November 14, 2023
The resources consumed by ERISXdl/Slurm jobs can now be conveniently monitored using Grafana from the following web portal
whose access details can be found at:
A wide range of default dashboards is available and where the most relevant for monitoring the combination of memory and GPU utilization in a Slurm job can be found under Dashboard/Manage/"GPU Nodes" as is illustrated later.
As shown below, users may wish to generate their own customized dashboards in which case they are strongly urged to save these as .json files to their local PC. These can be subsequently uploaded to the web portal should it be necessary to restart the container running Grafana. When this occurs the original container with the default set of dashboards will presented to the user.
Please note, the container will only support a limited number of concurrent grafana web sessions so, in consideration of others, please remember to log out when a monitoring period has been completed.
There are many default dashboards with a particularly useful example being "GPU Nodes" (see image) which includes the simultaneous monitoring of both memory and GPU utilization. This is a convenient starting point to illustrate how customization might work.

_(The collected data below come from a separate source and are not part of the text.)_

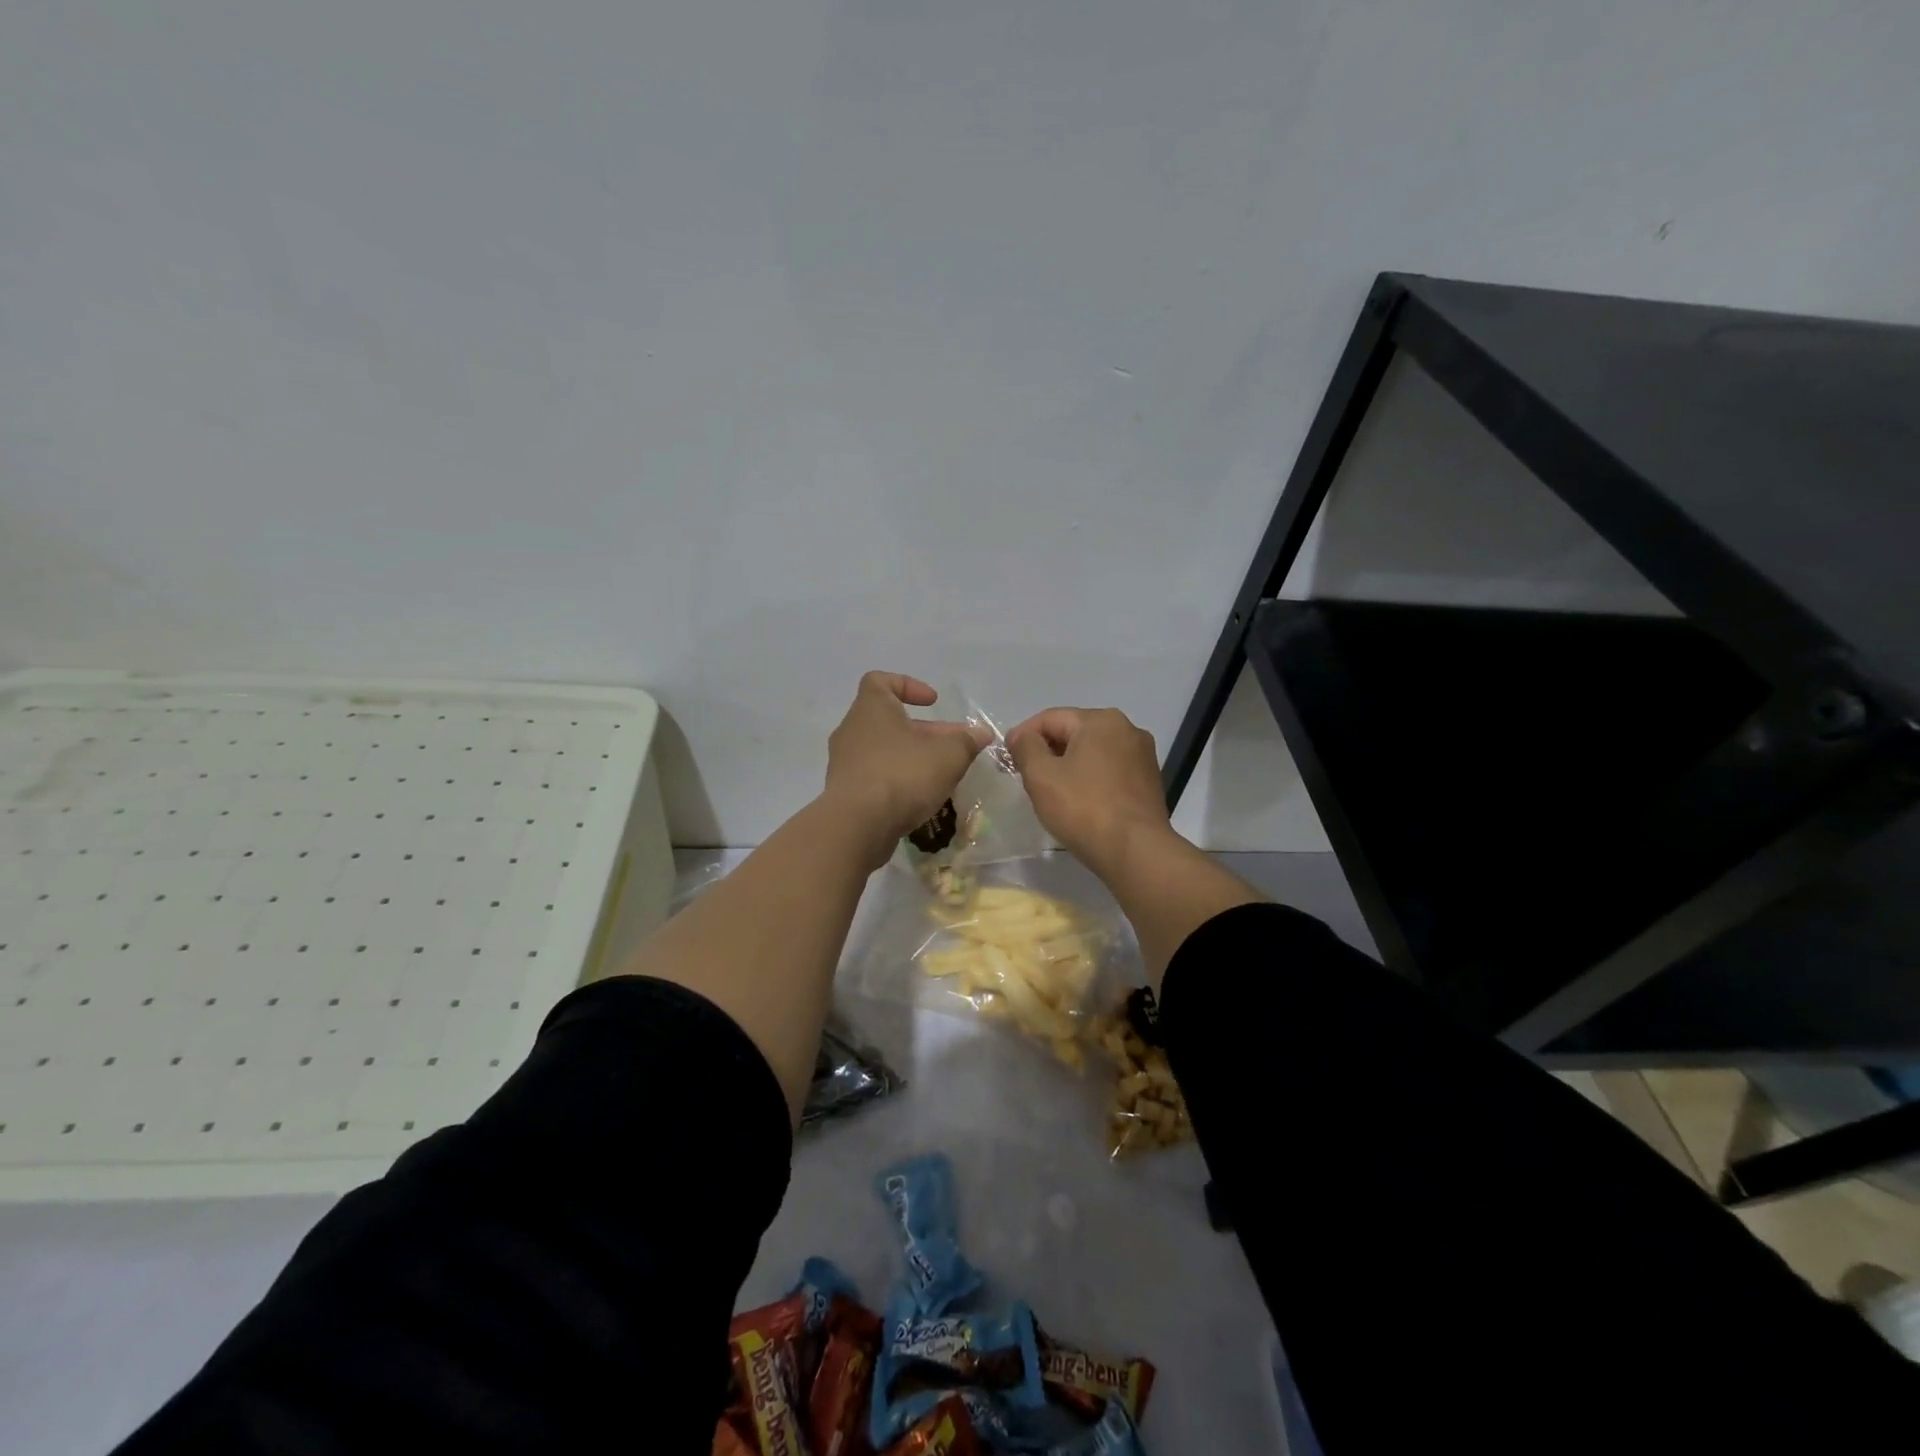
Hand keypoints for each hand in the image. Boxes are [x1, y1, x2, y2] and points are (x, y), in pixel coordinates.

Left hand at [824, 672, 989, 866]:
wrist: (857, 826)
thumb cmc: (902, 775)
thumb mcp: (948, 755)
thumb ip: (967, 741)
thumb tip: (981, 733)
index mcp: (871, 709)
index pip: (880, 681)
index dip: (908, 686)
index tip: (933, 702)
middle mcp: (852, 730)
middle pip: (890, 721)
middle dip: (924, 732)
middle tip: (953, 747)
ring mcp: (844, 763)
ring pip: (883, 750)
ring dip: (912, 757)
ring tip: (941, 774)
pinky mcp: (845, 793)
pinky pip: (875, 777)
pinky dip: (897, 781)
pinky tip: (919, 797)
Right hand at [1006, 707, 1173, 877]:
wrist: (1136, 853)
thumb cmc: (1084, 809)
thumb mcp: (1041, 776)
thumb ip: (1026, 747)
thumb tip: (1021, 736)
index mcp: (1101, 720)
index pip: (1050, 718)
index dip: (1022, 736)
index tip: (1005, 759)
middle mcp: (1128, 729)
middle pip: (1074, 733)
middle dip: (1046, 751)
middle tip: (1024, 776)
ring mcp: (1143, 756)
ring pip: (1093, 753)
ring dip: (1068, 766)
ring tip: (1050, 792)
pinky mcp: (1150, 782)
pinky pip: (1110, 772)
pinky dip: (1090, 780)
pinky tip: (1079, 802)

- Step1: Select the "GPU Nodes" dashboard and then click "Dashboard Settings":
- Step2: Inspect the JSON code.
- Step3: Save the JSON code to a new dashboard and subsequently edit the newly-saved dashboard by adding new panels for example.
- Step4: Once customization is complete, COPY-PASTE the resulting JSON code into a text file (extension .json) on your local pc.
Importing Customized Dashboards
- Step1: Click "+" on the LHS of the Grafana webpage to access the import dialog box.
- Step2: navigate to and then upload the local json file
Finally, if you employ dashboards obtained from third party websites, for example, please remember to rename the datasource to prometheus amongst other possible edits.